Letztendlich ertappt man sich insofern irgendwann sogar dabei, dass man sowohl die erst verhalten wahrgenommene Eingangsphase durchaus beschwingt abnickt. Mexican Fender bockt dort sein Hardrock-Riff trotz schwachem Verse erfolgreich zwischen Maladroit und Maladroit, findet dort Zuckerwatte, seichte Kinderlieder-Melodien sowie bittersüß bezaubernde Nerd-Romantik („She got a bachelor’s degree in physics and a job in computer programming/ That’s pretty cool for a singer in a band so I knew we would end up jamming“ – kurzes Klischee-Gegniddel – „Later that night we went to a gig and she asked for some advice/’What do you do with your hands when you’re singing, do you just hold onto the mic?‘„).

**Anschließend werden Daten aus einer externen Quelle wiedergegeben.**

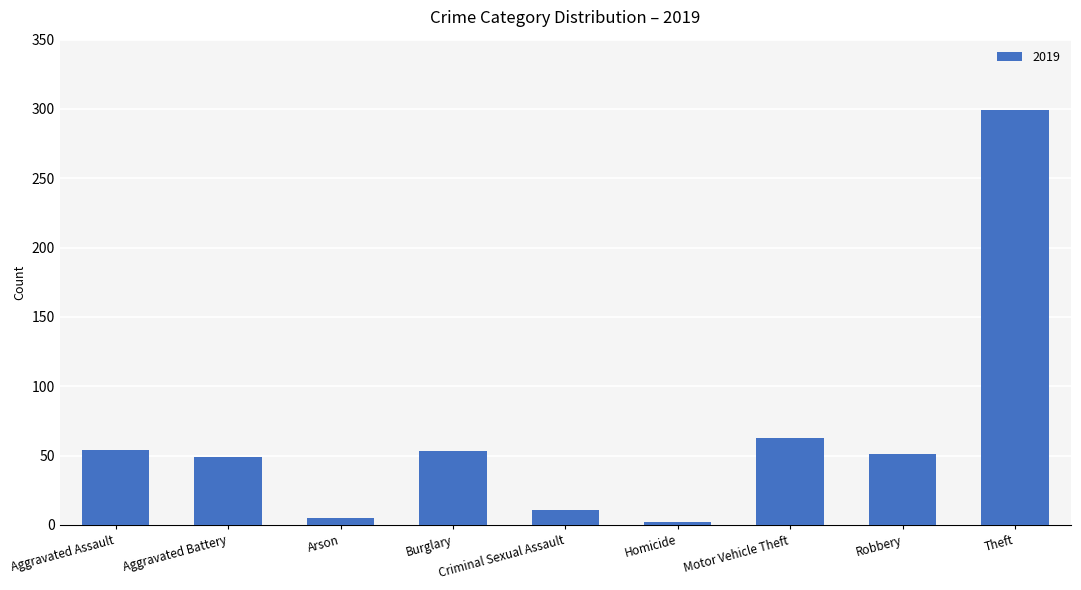

What is the label of the 4th bar from the left?

Burglary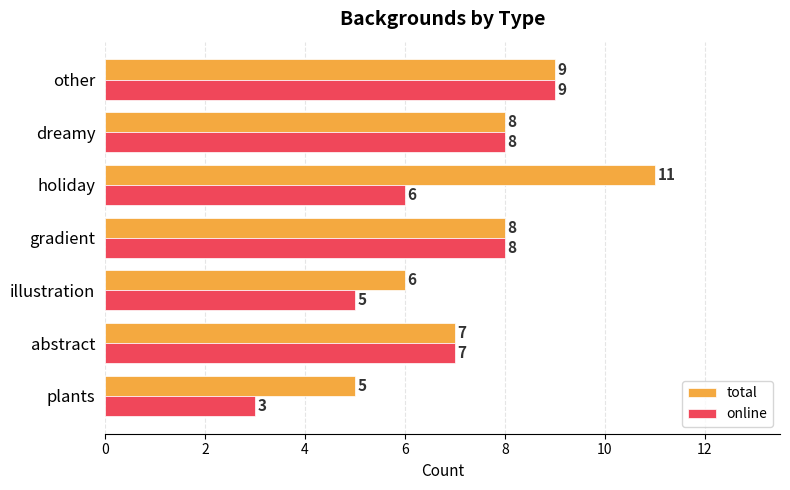

What are all the series names shown in the legend?

total, online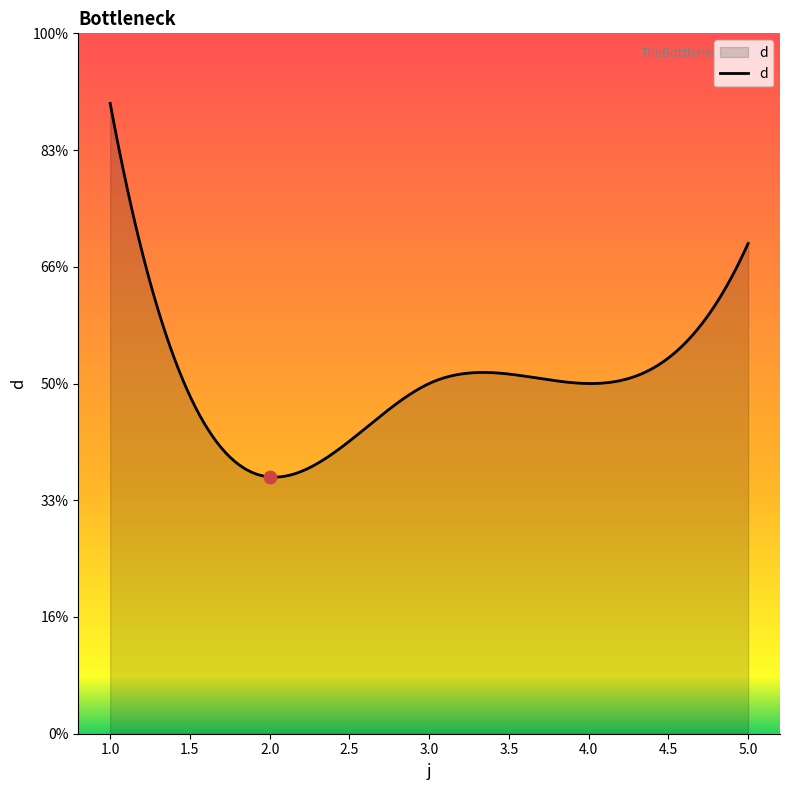

Approximately how many times larger is the value at 3 compared to 5?

0.7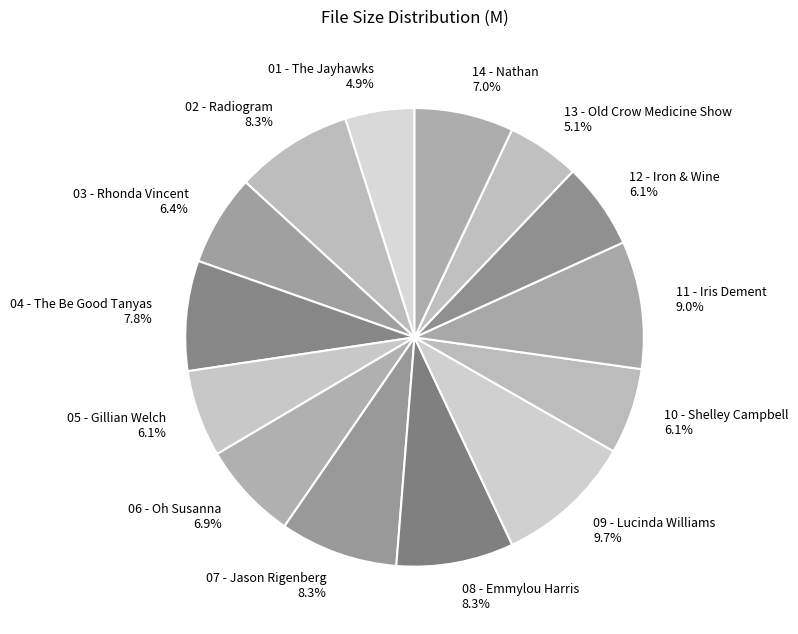

Count the number of slices in the pie.

14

Und die sich rückwirkend als überraschend hartnäckig erwiesen habende Tribut-Bagatelle Beach Boys funktioniert nach und nach als seltsam offensichtlich aus dem Hinterhalt kommender Pop mit subtilen Rap-Tendenzen gerade auch wegen seiner debil zumindest ansatzweise auf den Punkt kommenden Texte immer besser: „Everyone wants to be cooler than everyone else/ It’s a hip hop world/ And we’re the furniture/…/ I’ve heard that before/ But I want to hear it over and over again„.
Gut, ganz so hoch ist das Suchtpotential diesmal freilich nicht. Obwohl man sogar den etwa medioker bleibenden Abgang des zu spät im Jahr kommenden Pacific Daydream um den stampfenden Singalong Get Right (mit seinem freundlichen Horizont und den lahmen Arena-Ambitionen) sowie den angenehm akustisch dahinplätschernden Feelgood-Melodiereigen Any Friend of Diane’s samt grinsenden Solo zumindest wohlwollend mitnimmt. Sieht man die Dinge lockerer und weniger verkrampft, ist plötzlich alles nur noch halb so wild; am Stük und im Kontext funktionieren die zehn Songs zudem deutlich besser, als auf sich selbst gestellt.
Selbst wenn man dieser optimistischen, leichtfüßig daherkommenden und betont happy zu Werke gehenden Platte seine rundum unvorteilhafte Saubermann-Produzentenwahl auch dann noch bedingungslos ankreiden muss, kann man an den kurzweiligen 35 Minuten dieses spontanen Intermezzos deswegen durchaus seine Freude haben – und Cuomo für seine Spinnereien diesmal zumindest nicht ernsthaft böse sein.
Dass Pacific Daydream aus dieser Diskrepanz in der Gunst ähnlich weit nach oben klettern wird, wie seine beiden direkten Vorgängerplatten, darf zwar bereits jetzt kategorisch ausgeschlossen werden. Im Umkehrschluss gelingt Weezer im unterhaltsamen Mittelfeld der eigenen Discografie jedoch eine ansprechendere Guilty Pleasure-Überbrückung zum schwarzen Album, als es auf den ersten Blick vielleicht scheinen mag.